For its latest production, Reflections, Texture Contemporary Ballet is adding a bit more, well, texture. The company, whose programs through five seasons have been dominated by the ballets of artistic director Alan Obuzor and associate artistic director Kelsey Bartman, will include works by three other choreographers, including a performance by guest dancer and quadruple amputee Kiera Brinkley.

“We like having other choreographers come in. We get tired of ourselves,” jokes Bartman. She and Obuzor will still account for half the works on the program at the New Hazlett Theater, whose four performances March 18-20 include an abbreviated March 19 matinee for children.

Bartman’s latest, “O,” is set to Coldplay’s song of the same name. The three-minute solo for dancer Victoria McWilliams “is about looking up to someone and being impatient about wanting to be where they are in their life,” says Bartman.

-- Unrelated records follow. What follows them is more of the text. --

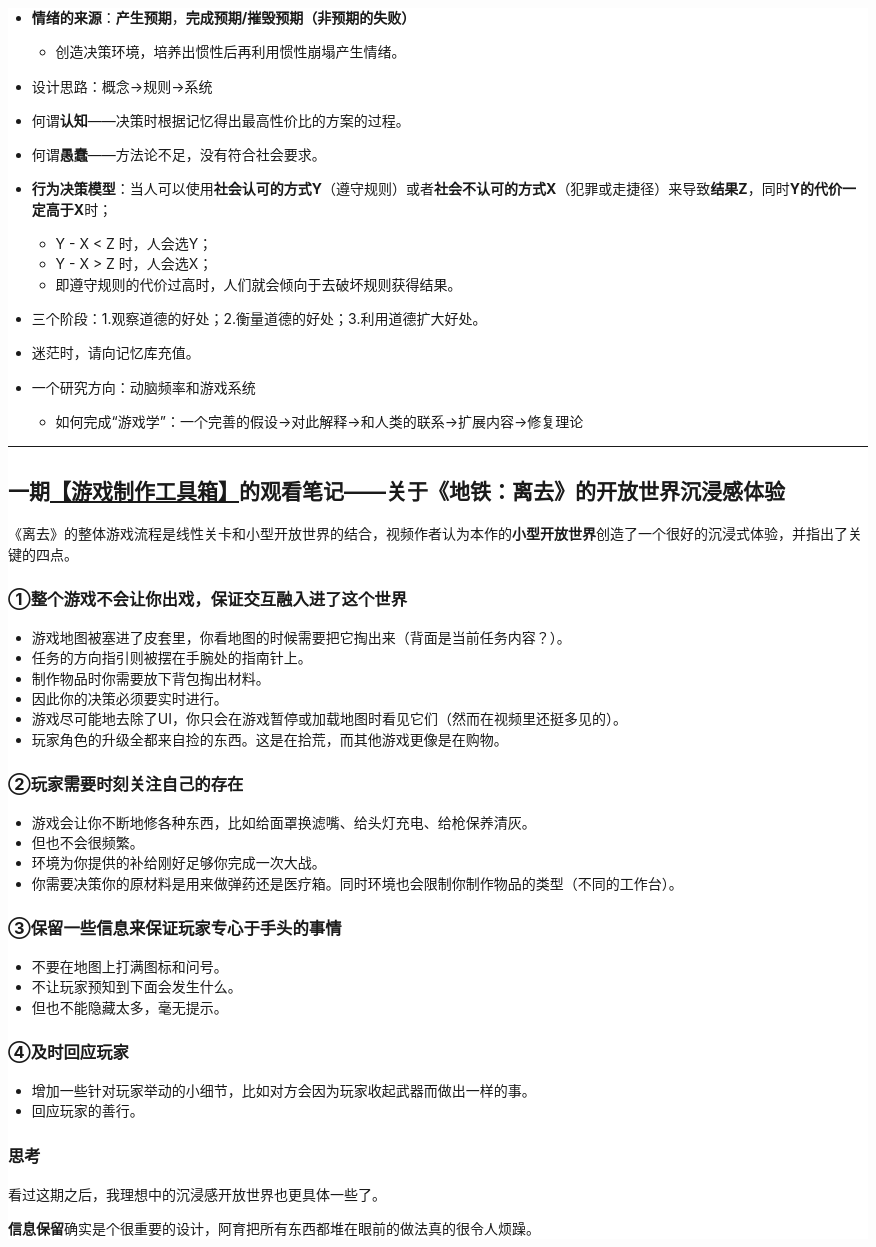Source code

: - **情绪的来源**：**产生预期**，**完成预期/摧毁预期（非预期的失败）**
  - 创造决策环境，培养出惯性后再利用惯性崩塌产生情绪。
- 设计思路：概念→规则→系统
- 何谓**认知**——决策时根据记忆得出最高性价比的方案的过程。
- 何谓**愚蠢**——方法论不足，没有符合社会要求。
- **行为决策模型**：当人可以使用**社会认可的方式Y**（遵守规则）或者**社会不认可的方式X**（犯罪或走捷径）来导致**结果Z**，同时**Y的代价一定高于X**时；
  - Y \- X < Z 时，人会选Y；
  - Y \- X \> Z 时，人会选X；
  - 即遵守规则的代价过高时，人们就会倾向于去破坏规则获得结果。
- 三个阶段：1.观察道德的好处；2.衡量道德的好处；3.利用道德扩大好处。

- 迷茫时，请向记忆库充值。
- 一个研究方向：动脑频率和游戏系统
  - 如何完成“游戏学”：一个完善的假设→对此解释→和人类的联系→扩展内容→修复理论

----
## 一期[【游戏制作工具箱】](https://www.bilibili.com/video/av57630672)的观看笔记——关于《地铁：离去》的开放世界沉浸感体验

《离去》的整体游戏流程是线性关卡和小型开放世界的结合，视频作者认为本作的**小型开放世界**创造了一个很好的沉浸式体验，并指出了关键的四点。

### ①整个游戏不会让你出戏，保证交互融入进了这个世界

- 游戏地图被塞进了皮套里，你看地图的时候需要把它掏出来（背面是当前任务内容？）。
- 任务的方向指引则被摆在手腕处的指南针上。
- 制作物品时你需要放下背包掏出材料。
- 因此你的决策必须要实时进行。
- 游戏尽可能地去除了UI，你只会在游戏暂停或加载地图时看见它们（然而在视频里还挺多见的）。
- 玩家角色的升级全都来自捡的东西。这是在拾荒，而其他游戏更像是在购物。

### ②玩家需要时刻关注自己的存在

- 游戏会让你不断地修各种东西，比如给面罩换滤嘴、给头灯充电、给枪保养清灰。
- 但也不会很频繁。
- 环境为你提供的补给刚好足够你完成一次大战。
- 你需要决策你的原材料是用来做弹药还是医疗箱。同时环境也会限制你制作物品的类型（不同的工作台）。

### ③保留一些信息来保证玩家专心于手头的事情

- 不要在地图上打满图标和问号。
- 不让玩家预知到下面会发生什么。
- 但也不能隐藏太多，毫无提示。

### ④及时回应玩家

- 增加一些针对玩家举动的小细节，比如对方会因为玩家收起武器而做出一样的事。
- 回应玩家的善行。

### 思考

看过这期之后，我理想中的沉浸感开放世界也更具体一些了。

**信息保留**确实是个很重要的设计，阿育把所有东西都堆在眼前的做法真的很令人烦躁。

Obuzor’s new solo for dancer Jean-Paul Weaver is likewise titled after and danced to a rock song, The Fray’s melancholy “Happiness.” Obuzor’s other new ballet is the 29-minute “Un-preservation of Humanism,” set to classical music by Ezio Bosso. The abstract ballet for eight dancers is about humanity and how the past transitions into the present. 

The prolific Bartman and Obuzor, who have already created upward of 60 ballets for the company, need the dancers they work with to be versatile and able to learn choreography quickly. With ample talent coming out of Point Park University — the company’s main source for dancers — Obuzor says that hasn’t been a problem.  

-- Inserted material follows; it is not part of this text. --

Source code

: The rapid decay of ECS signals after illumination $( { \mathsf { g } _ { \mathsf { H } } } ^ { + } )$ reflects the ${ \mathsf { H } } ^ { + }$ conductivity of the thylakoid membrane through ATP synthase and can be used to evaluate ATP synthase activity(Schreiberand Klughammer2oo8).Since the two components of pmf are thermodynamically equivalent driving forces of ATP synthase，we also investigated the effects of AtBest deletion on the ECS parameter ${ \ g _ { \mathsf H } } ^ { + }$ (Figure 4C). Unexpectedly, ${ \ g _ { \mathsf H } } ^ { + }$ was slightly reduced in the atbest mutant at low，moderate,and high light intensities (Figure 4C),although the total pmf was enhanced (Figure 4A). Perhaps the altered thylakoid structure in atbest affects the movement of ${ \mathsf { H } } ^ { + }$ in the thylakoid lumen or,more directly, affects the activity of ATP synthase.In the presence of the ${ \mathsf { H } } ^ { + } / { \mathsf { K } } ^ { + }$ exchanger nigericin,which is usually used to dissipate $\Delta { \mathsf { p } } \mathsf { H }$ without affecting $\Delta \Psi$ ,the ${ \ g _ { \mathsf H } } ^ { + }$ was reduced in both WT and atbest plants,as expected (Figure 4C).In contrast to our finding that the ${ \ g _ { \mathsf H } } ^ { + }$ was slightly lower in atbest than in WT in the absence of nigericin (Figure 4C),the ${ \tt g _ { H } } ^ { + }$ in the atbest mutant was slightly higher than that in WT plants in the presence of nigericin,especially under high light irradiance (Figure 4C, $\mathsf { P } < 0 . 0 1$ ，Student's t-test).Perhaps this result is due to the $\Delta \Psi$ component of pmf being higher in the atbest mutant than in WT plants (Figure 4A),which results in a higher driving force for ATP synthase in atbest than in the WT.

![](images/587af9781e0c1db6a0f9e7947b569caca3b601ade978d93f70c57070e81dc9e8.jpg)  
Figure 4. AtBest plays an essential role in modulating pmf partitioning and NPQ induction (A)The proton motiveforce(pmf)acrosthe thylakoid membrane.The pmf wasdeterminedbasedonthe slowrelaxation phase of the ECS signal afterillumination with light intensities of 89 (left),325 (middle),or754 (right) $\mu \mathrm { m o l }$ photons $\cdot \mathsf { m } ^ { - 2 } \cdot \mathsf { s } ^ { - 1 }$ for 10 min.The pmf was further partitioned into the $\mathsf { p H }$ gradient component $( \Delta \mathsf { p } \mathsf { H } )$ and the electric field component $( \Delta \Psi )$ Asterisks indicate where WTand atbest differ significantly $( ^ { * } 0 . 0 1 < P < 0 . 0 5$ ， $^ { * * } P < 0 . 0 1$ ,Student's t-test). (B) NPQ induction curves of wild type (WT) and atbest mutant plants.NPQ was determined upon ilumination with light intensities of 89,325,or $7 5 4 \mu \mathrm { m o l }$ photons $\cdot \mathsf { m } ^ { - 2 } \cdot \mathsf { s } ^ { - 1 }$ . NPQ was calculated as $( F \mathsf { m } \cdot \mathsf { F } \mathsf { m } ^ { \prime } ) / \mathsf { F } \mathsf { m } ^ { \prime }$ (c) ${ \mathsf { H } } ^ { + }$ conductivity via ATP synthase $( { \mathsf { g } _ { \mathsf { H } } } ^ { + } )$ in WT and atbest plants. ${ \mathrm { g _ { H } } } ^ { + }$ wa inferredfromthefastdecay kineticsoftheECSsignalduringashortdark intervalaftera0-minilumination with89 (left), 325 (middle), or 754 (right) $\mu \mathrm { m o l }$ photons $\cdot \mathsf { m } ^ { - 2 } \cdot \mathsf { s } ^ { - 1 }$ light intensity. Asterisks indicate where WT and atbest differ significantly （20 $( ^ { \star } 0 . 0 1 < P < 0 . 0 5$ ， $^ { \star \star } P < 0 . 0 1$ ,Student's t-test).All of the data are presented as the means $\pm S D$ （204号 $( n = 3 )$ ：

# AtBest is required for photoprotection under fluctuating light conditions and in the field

One such Point Park connection is dancer/choreographer Jamie Erin Murphy. Her new 11-minute contemporary/modern dance work for the company, “Scrambled,” set to music by German composer Nils Frahm, is about “trying to overcome and rid ourselves of anxious feelings that can take over our thoughts and control us,” says Murphy. 

Another Point Park alum is former August Wilson Center Dance Ensemble member Annalee Traylor. Her first work for Texture, the six-minute “Hypno,” is inspired by “the mysterious and haunting music” of German industrial band Einstürzende Neubauten. 

The marquee work in Reflections, however, comes from Texture company dancer Weaver, whose 20-minute multimedia “Vwayaj” (Haitian Creole for “traveler”) taps into his Haitian/American cultural roots and features Brinkley. 

click to enlarge Texture Contemporary Ballet brings in new voices
Photo courtesy of Katie Ging
Texture Contemporary Ballet dancers

The abstract, multimedia work is set to Belgian musician Le Motel’s traditional African music amended by a dance-club beat. The piece “presents the folkloric stories of Haiti through an Afro-futuristic perspective,” says Weaver. The idea is to explore how current scientific thought might reveal the truths in these universal folkloric themes.

One of the work’s motifs themes involves spiral imagery, as that of serpents coiling together. Weaver relates that to the double helix of DNA. Another motif references Haitian folklore that describes life’s origins in the ocean; other themes include evolution and reincarnation.

In a video of a portion of the work shown last November, at Texture’s WIP Choreography Project, I found Weaver’s choreography to be a compelling, full-throttle mix of African and contemporary dance styles. 

“Vwayaj” also plays with the idea of a journey — both the journey that Haitian dance and culture has taken over time and the individual life journeys of the work’s dancers. They include 22-year-old Brinkley, who, at age 2, lost her limbs to a bacterial infection known as pneumococcal sepsis. Brinkley took up dance in sixth grade to help her communicate with others “who really didn’t know how to communicate with me at the time.”  

Weaver chose the Portland, Ore.-based Brinkley to dance a prominent role in his new work because the two had danced together years ago in Portland’s Polaris Dance Theatre and have been looking for an opportunity to perform together ever since.

“I was blown away by her,” says Weaver. I have never seen someone with her specific set of obstacles move so brilliantly and with so much artistry. To be fair, I don’t see too many dancers in general that move with such brilliance.”